Temeroso del desenlace pero obligado por las exigencias del guion a dejarse el alma sobre la moto, Lorenzo se dedicó a lo mejor que sabe hacer:tirar como un poseso después de una salida fulgurante, esta vez con el semáforo ya en verde. Dos errores indignos de su nivel, el de Catar cayéndose en la primera vuelta y el de Texas escapándose de la salida lastraban su moral y a la M1, que iba desgastando el neumático empeñada en abrir un hueco que fue grande, pero ficticio. Detrás el lío era monumental, con invitados como Iannone o Bradl y Valentino Rossi buscando resucitar. Márquez, tranquilo y con suficiencia, remontaba amparado en tres factores: su genialidad, la inigualable potencia de su moto y la permisividad de algunos de sus rivales.
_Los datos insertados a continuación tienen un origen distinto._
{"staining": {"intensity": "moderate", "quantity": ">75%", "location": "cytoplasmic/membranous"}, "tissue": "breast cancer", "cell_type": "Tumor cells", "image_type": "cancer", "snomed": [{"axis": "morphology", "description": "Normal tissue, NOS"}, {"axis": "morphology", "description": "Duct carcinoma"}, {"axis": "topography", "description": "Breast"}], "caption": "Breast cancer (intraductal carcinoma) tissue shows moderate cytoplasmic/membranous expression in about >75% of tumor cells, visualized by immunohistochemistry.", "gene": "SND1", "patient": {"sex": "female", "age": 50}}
El caso más representativo fue el doble adelantamiento a Iannone, gracias a una frenada increíble, y a Valentino, que se había colado facilitándole de forma involuntaria las cosas a uno de sus supuestos rivales.

Lo del italiano merece capítulo aparte. No es que ni vea a Lorenzo en las carreras, es que tampoco es capaz de ejercer de escudero y complicarle la vida a sus enemigos cuando la ocasión lo requiere. Supo, eso sí, pelear hasta llegar a la cuarta plaza final, su techo siempre y cuando no haya incidentes entre los tres mejores pilotos de la categoría a día de hoy. Muy por delante del doctor, concretamente una decena de segundos, Marc se puso a rueda de Lorenzo y la sensación fue de bucle temporal infinito. El de Cervera, que había prevenido de una carrera más calmada debido al supuesto desgaste de las gomas, se puso tras Lorenzo y aguardó hasta que faltaban nueve vueltas para el final.

Antes, como si Carmelo Ezpeleta le estuviera hablando por un pinganillo que no existe reclamándole algo de emoción, jugueteó con su desventaja para que los aficionados no cambiasen de canal o se fueran para casa. El 93 se ponía a rueda, se quedaba acuatro décimas y se volvía a acercar con la sensación de que lo único que le incomoda correr con el freno de mano echado. En la parte positiva, es perfectamente consciente de que su binomio con la HRC le hace más de medio segundo más rápido que cualquiera de sus rivales en más de la mitad de los circuitos del Mundial. Argentina no fue una excepción y Márquez pasó cuando quiso al frente. En un parpadeo ya le sacaba más de un segundo a Jorge, que probablemente maldecía su suerte dentro del casco y a quien en la pizarra enseguida le mostraron no su desventaja respecto a Márquez, sino la renta frente a un Pedrosa que se acercaba. Fiel a su táctica, miga a miga y bastante por detrás de su colega de garaje, el 26 recortaba medio segundo por vuelta a Jorge, un corredor con las piernas atadas y con un contrato por firmar para el año próximo. Dani sí ejerce a la perfección el papel de escudero. Resignado a su suerte después de que le metieran en su equipo a un animal insaciable, Pedrosa va recogiendo los cadáveres que deja Márquez para seguir sumando, de veinte en veinte, y esperar que un guiño del destino sea por fin a su favor. La táctica pasiva es el complemento perfecto para HRC, que cuenta con dos pilotos fiables y máximos candidatos al título, uno por agallas y otro con la calculadora en la mano.

Tres carreras y tres victorias de Márquez es lo que deja el Mundial de MotoGP. Al margen de teorías conspirativas, de culpas a los neumáticos y de vueltas de tuerca de los equipos, el campeonato es ya una copa monomarca entre Márquez y Pedrosa. Lorenzo, descalzo y en inferioridad de condiciones, no puede competir contra ellos.